The Titans, often called the Elder Gods, were for untold ages supreme in the universe. They were of enormous size and of incredible strength. There were many of them, but only a few appear in the stories of mythology. The most important was CRONUS, in Latin SATURN. He ruled over the other Titans until his son Zeus dethroned him and seized the power for himself. The Romans said that when Jupiter, their name for Zeus, ascended the throne, Saturn fled to Italy and brought in the Golden Age, a time of perfect peace and happiness, which lasted as long as he reigned.

The other notable Titans were OCEAN, the river that was supposed to encircle the earth; his wife TETHYS; HYPERION, the father of the sun, the moon, and the dawn; MNEMOSYNE, which means Memory; THEMIS, usually translated by Justice; and IAPETUS, important because of his sons, ATLAS, who bore the world on his shoulders, and PROMETHEUS, who was the savior of mankind. These alone among the older gods were not banished with the coming of Zeus, but they took a lower place.

The twelve great Olympians were supreme among the gods who succeeded to the Titans. They were called the Olympians because Olympus was their home. What Olympus was, however, is not easy to say. There is no doubt that at first it was held to be a mountain top, and generally identified with Greece’s highest mountain, Mt. Olympus in Thessaly, in the northeast of Greece. But even in the earliest Greek poem, the Iliad, this idea is beginning to give way to the idea of an Olympus in some mysterious region far above all the mountains of the earth. In one passage of the Iliad Zeus talks to the gods from “the topmost peak of many-ridged Olympus,” clearly a mountain. But only a little further on he says that if he willed he could hang earth and sea from a pinnacle of Olympus, clearly no longer a mountain. Even so, it is not heaven. Homer makes Poseidon say that he rules the sea, Hades the dead, Zeus the heavens, but Olympus is common to all three.

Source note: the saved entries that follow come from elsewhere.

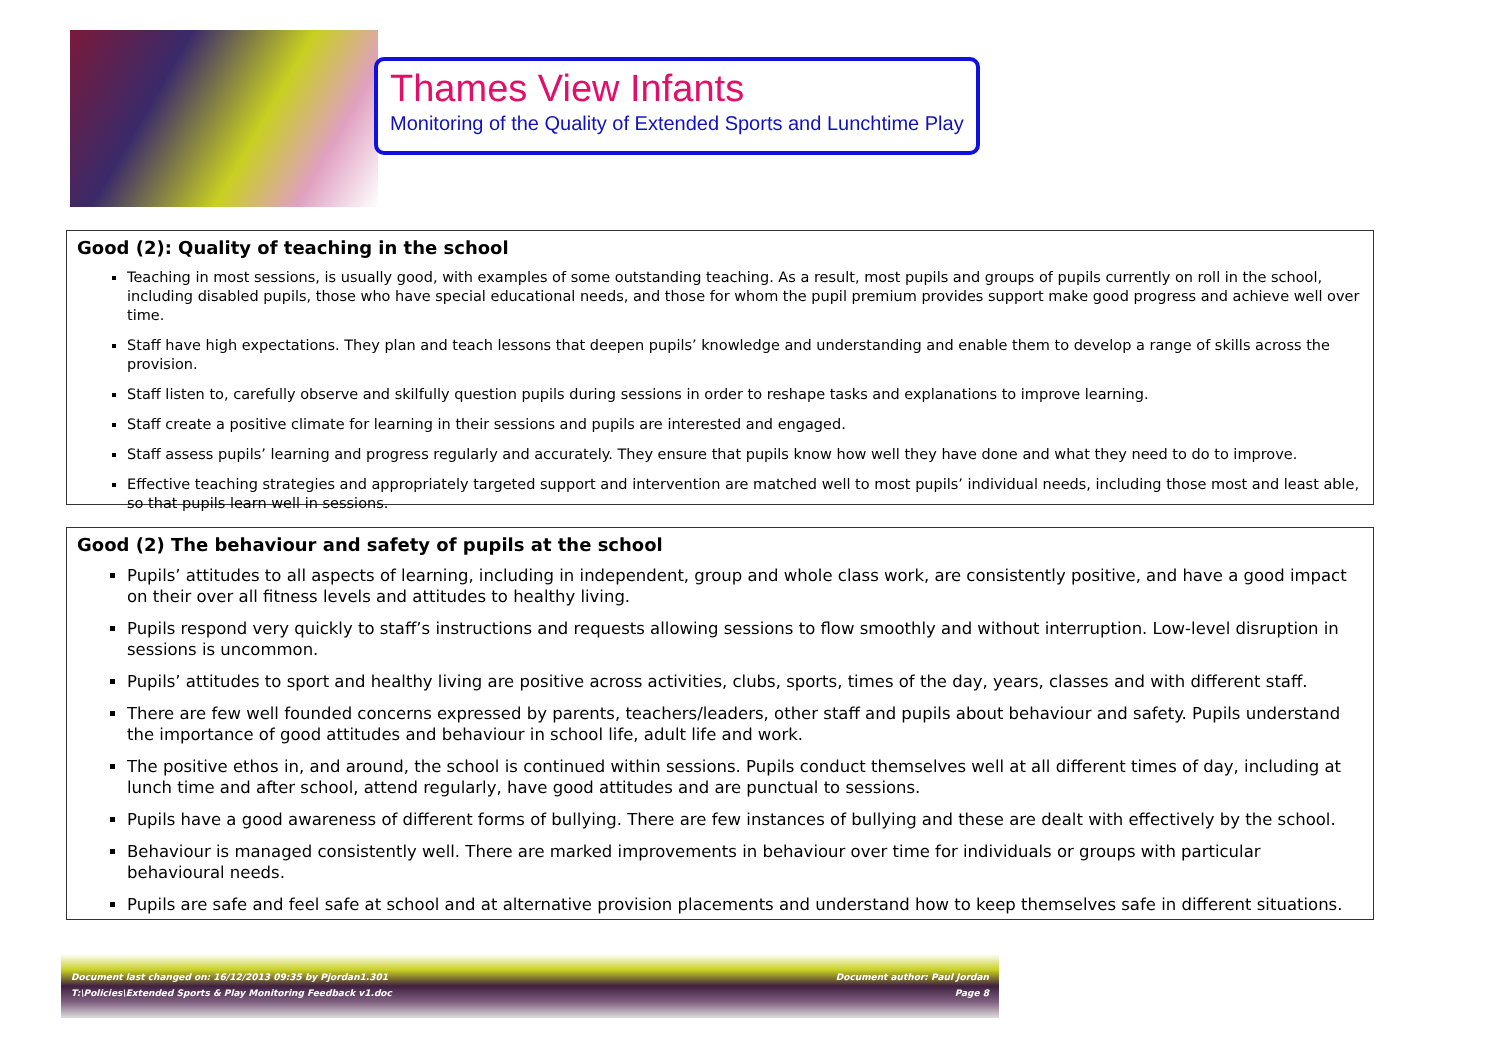Thames View Infants
Monitoring of the Quality of Extended Sports and Lunchtime Play
Good (2): Quality of teaching in the school
Teaching in most sessions, is usually good, with examples of some outstanding teaching. As a result, most pupils and groups of pupils currently on roll in the school, including disabled pupils, those who have special educational needs, and those for whom the pupil premium provides support make good progress and achieve well over time.
Staff have high expectations. They plan and teach lessons that deepen pupils’ knowledge and understanding and enable them to develop a range of skills across the provision.
Staff listen to, carefully observe and skilfully question pupils during sessions in order to reshape tasks and explanations to improve learning.
Staff create a positive climate for learning in their sessions and pupils are interested and engaged.
Staff assess pupils’ learning and progress regularly and accurately. They ensure that pupils know how well they have done and what they need to do to improve.
Effective teaching strategies and appropriately targeted support and intervention are matched well to most pupils’ individual needs, including those most and least able, so that pupils learn well in sessions.
Good (2) The behaviour and safety of pupils at the school
Pupils’ attitudes to all aspects of learning, including in independent, group and whole class work, are consistently positive, and have a good impact on their over all fitness levels and attitudes to healthy living.
Pupils respond very quickly to staff’s instructions and requests allowing sessions to flow smoothly and without interruption. Low-level disruption in sessions is uncommon.
Pupils’ attitudes to sport and healthy living are positive across activities, clubs, sports, times of the day, years, classes and with different staff.
There are few well founded concerns expressed by parents, teachers/leaders, other staff and pupils about behaviour and safety. Pupils understand the importance of good attitudes and behaviour in school life, adult life and work.
The positive ethos in, and around, the school is continued within sessions. Pupils conduct themselves well at all different times of day, including at lunch time and after school, attend regularly, have good attitudes and are punctual to sessions.
Pupils have a good awareness of different forms of bullying. There are few instances of bullying and these are dealt with effectively by the school.
Behaviour is managed consistently well. There are marked improvements in behaviour over time for individuals or groups with particular behavioural needs.
Pupils are safe and feel safe at school and at alternative provision placements and understand how to keep themselves safe in different situations.
Document last changed on: 16/12/2013 09:35 by Pjordan1.301 Document author: Paul Jordan
T:\Policies\Extended Sports & Play Monitoring Feedback v1.doc Page 8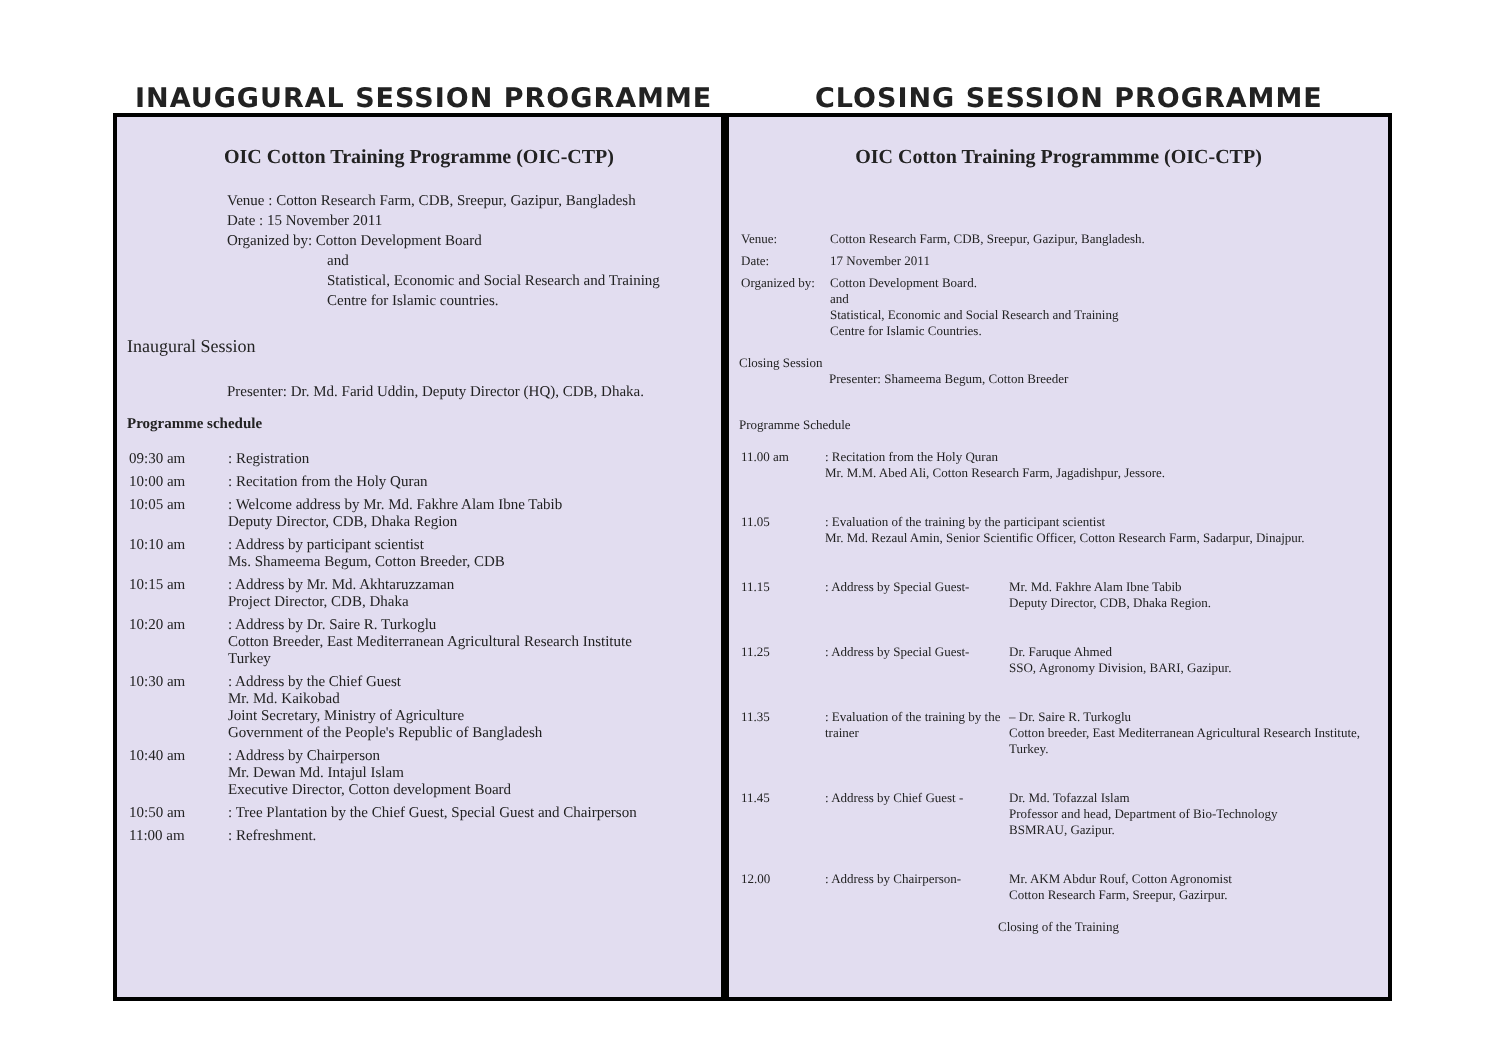INAUGGURAL SESSION PROGRAMME CLOSING SESSION PROGRAMME
OIC Cotton Training Programme (OIC-CTP)
Venue : Cotton Research Farm, CDB, Sreepur, Gazipur, Bangladesh
Date : 15 November 2011
Organized by: Cotton Development Board
and
Statistical, Economic and Social Research and Training
Centre for Islamic countries.
Inaugural Session
Presenter: Dr. Md. Farid Uddin, Deputy Director (HQ), CDB, Dhaka.
Programme schedule
| 09:30 am | : Registration |
| 10:00 am | : Recitation from the Holy Quran |
| 10:05 am | : Welcome address by Mr. Md. Fakhre Alam Ibne Tabib Deputy Director, CDB, Dhaka Region |
| 10:10 am | : Address by participant scientist Ms. Shameema Begum, Cotton Breeder, CDB |
| 10:15 am | : Address by Mr. Md. Akhtaruzzaman Project Director, CDB, Dhaka |
| 10:20 am | : Address by Dr. Saire R. Turkoglu Cotton Breeder, East Mediterranean Agricultural Research Institute Turkey |
| 10:30 am | : Address by the Chief Guest Mr. Md. Kaikobad Joint Secretary, Ministry of Agriculture Government of the People's Republic of Bangladesh |
| 10:40 am | : Address by Chairperson Mr. Dewan Md. Intajul Islam Executive Director, Cotton development Board |
| 10:50 am | : Tree Plantation by the Chief Guest, Special Guest and Chairperson |
| 11:00 am | : Refreshment. |
OIC Cotton Training Programmme (OIC-CTP)
| Venue: | Cotton Research Farm, CDB, Sreepur, Gazipur, Bangladesh. |
| Date: | 17 November 2011 |
| Organized by: | Cotton Development Board. and Statistical, Economic and Social Research and Training Centre for Islamic Countries. |
Closing Session
Presenter: Shameema Begum, Cotton Breeder
Programme Schedule
| 11.00 am | : Recitation from the Holy Quran Mr. M.M. Abed Ali, Cotton Research Farm, Jagadishpur, Jessore. | |
| 11.05 | : Evaluation of the training by the participant scientist Mr. Md. Rezaul Amin, Senior Scientific Officer, Cotton Research Farm, Sadarpur, Dinajpur. | |
| 11.15 | : Address by Special Guest- | Mr. Md. Fakhre Alam Ibne Tabib Deputy Director, CDB, Dhaka Region. |
| 11.25 | : Address by Special Guest- | Dr. Faruque Ahmed SSO, Agronomy Division, BARI, Gazipur. |
| 11.35 | : Evaluation of the training by the trainer | – Dr. Saire R. Turkoglu Cotton breeder, East Mediterranean Agricultural Research Institute, Turkey. |
| 11.45 | : Address by Chief Guest - | Dr. Md. Tofazzal Islam Professor and head, Department of Bio-Technology BSMRAU, Gazipur. |
| 12.00 | : Address by Chairperson- | Mr. AKM Abdur Rouf, Cotton Agronomist Cotton Research Farm, Sreepur, Gazirpur. |
Closing of the Training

The Twelve Olympians Made Up the Divine Family:

( 1 ) ZEUS (JUPITER), the chief;

his two brothers next,

( 2 ) POSEIDON (NEPTUNE),
and ( 3 ) HADES, also called PLUTO;
( 4 ) HESTIA (VESTA), their sister;

( 5 ) HERA (JUNO), Zeus’s wife,
and ( 6 ) ARES (MARS), their son;
Zeus’s children:

( 7 ) ATHENA (MINERVA),
( 8 ) APOLLO,
( 9 ) APHRODITE (VENUS),
( 10 ) HERMES (MERCURY),
and ( 11 ) ARTEMIS (DIANA);
and Hera’s son

( 12 ) HEPHAESTUS (VULCAN),
sometimes said to be the son of Zeus too.